Cosima Serrano e Sabrina Misseri,
madre e figlia detenute, la prima da giovedì la seconda da metà
ottobre, con l’accusa di essere coinvolte
nell’omicidio di Sarah Scazzi avvenuto lo scorso 26 agosto ad Avetrana

Taranto - Sono iniziati poco fa gli interrogatori di garanzia nel carcere di Taranto di Cosima Serrano e Sabrina Misseri, madre e figlia, detenute, la prima da giovedì la seconda da metà ottobre, con l’accusa di essere coinvolte nell’omicidio di Sarah Scazzi avvenuto lo scorso 26 agosto ad Avetrana. A quanto si apprende madre e figlia sono rimaste in silenzio davanti al Gip.  Nel penitenziario sono giunti il procuratore capo della Repubblica della città jonica Franco Sebastio, il procuratore aggiunto Pietro Argentino, il sostituto Mariano Buccoliero (gli ultimi due titolari delle indagini), i carabinieri della sezione di Polizia giudiziaria, il giudice per le indagini preliminari Martino Rosati, gli avvocati di Cosima, Franco De Jaco e Luigi Rella, e l’avvocato di Sabrina, Nicola Marseglia. Non è chiaro quale dei due interrogatori è stato fissato per primo. Entrambe possono avvalersi della facoltà di non rispondere. Davanti al carcere è presente una folla di giornalisti e d fotocineoperatori.

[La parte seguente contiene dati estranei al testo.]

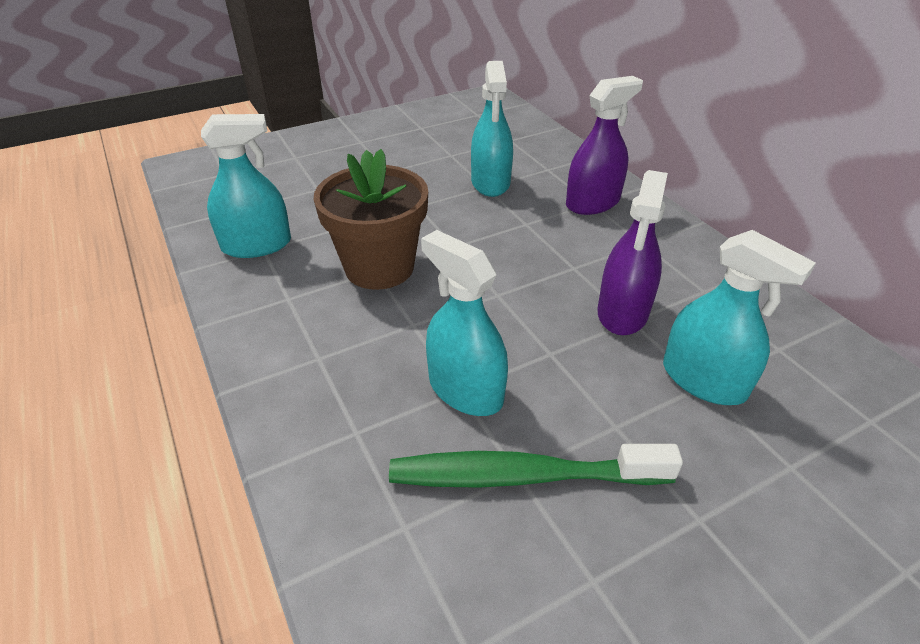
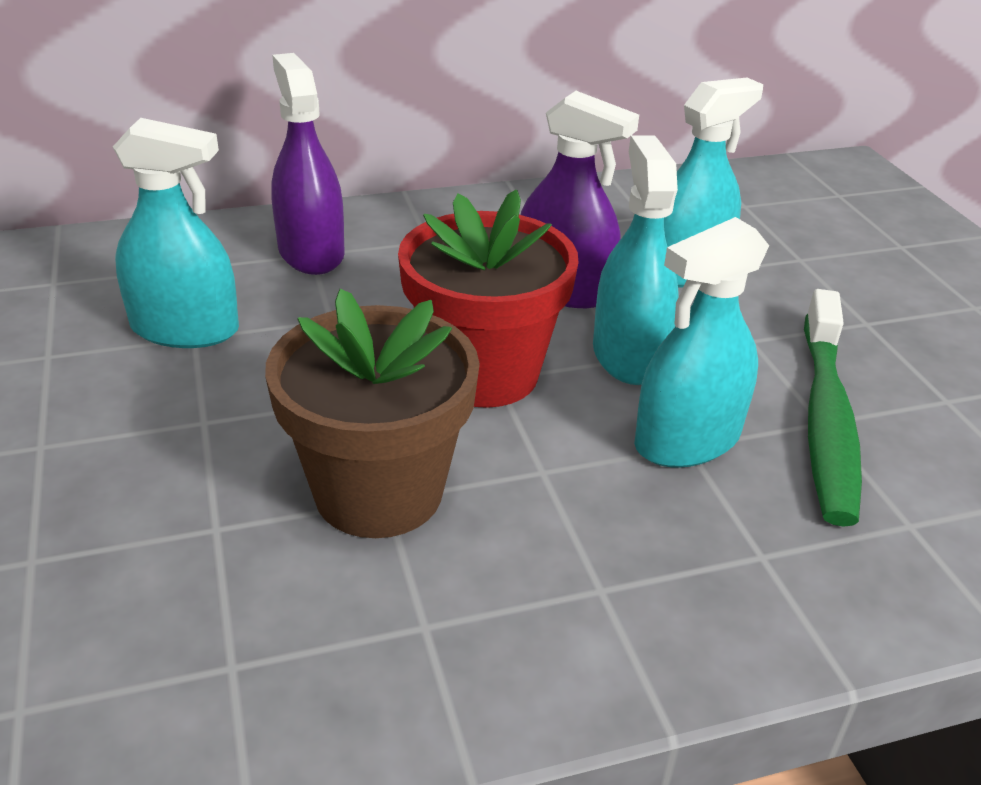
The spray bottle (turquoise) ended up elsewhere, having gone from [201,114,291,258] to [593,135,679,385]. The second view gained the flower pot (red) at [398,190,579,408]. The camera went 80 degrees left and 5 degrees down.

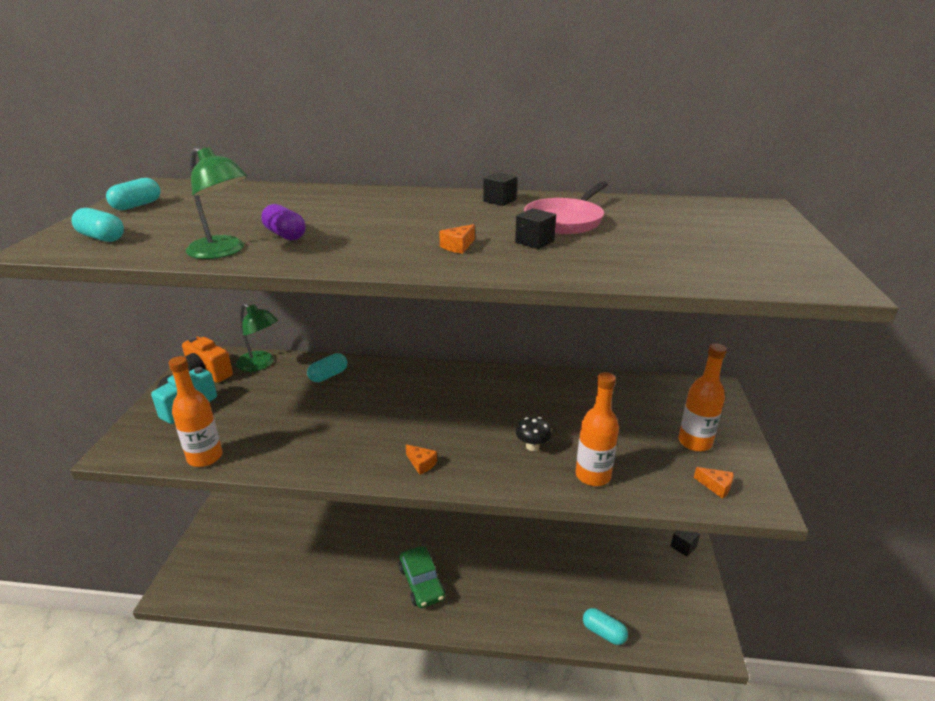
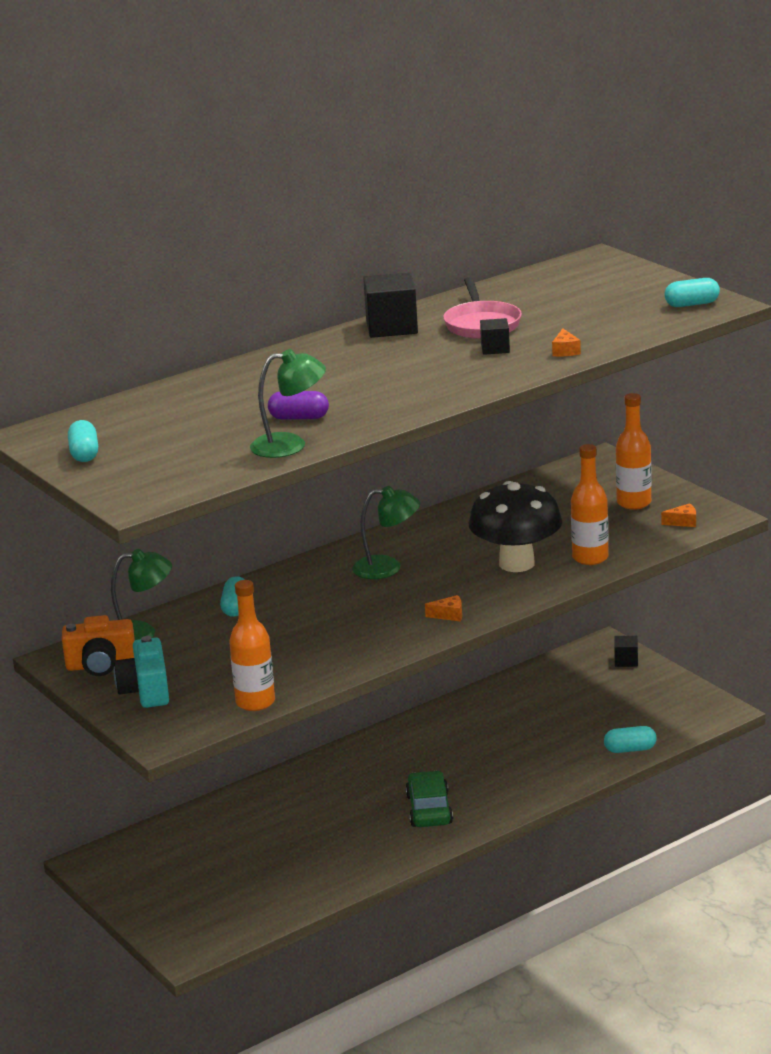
The size of the cube (black) at [483,172,517,206] changed by a factor of 1.84. The capsule (turquoise) ended up elsewhere, having gone from [71,208,124,242] to [664,278,720,307]. The cheese (orange) ended up elsewhere, having gone from [439,224,475,254] to [552,329,581,356]. The size of the mushroom (black) at [516,417,552,451] changed by a factor of 2.42. The car (green) at [399,546,446,608] ended up facing another way, 120 degrees counterclockwise from before. The second view gained the lamp (green) at [352,486,420,579]. The camera went 40 degrees left and 5 degrees down.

I legali di Cosima Gli avvocati di Cosima Serrano, Franco De Jaco e Luigi Rella, ricorreranno al tribunale del Riesame di Taranto per fare annullare l’ordinanza di custodia cautelare emessa nei confronti della donna. "La scelta di avvalersi della facoltà di non rispondere - hanno spiegato i due legali - è condivisa da noi difensori. Abbiamo ritenuto di suggerire questa scelta perché consona alla fase processuale. Abbiamo avuto modo di approfondire gli elementi a carico di Cosima, ma siamo dell’idea che in questo momento non era opportuno rendere l’interrogatorio".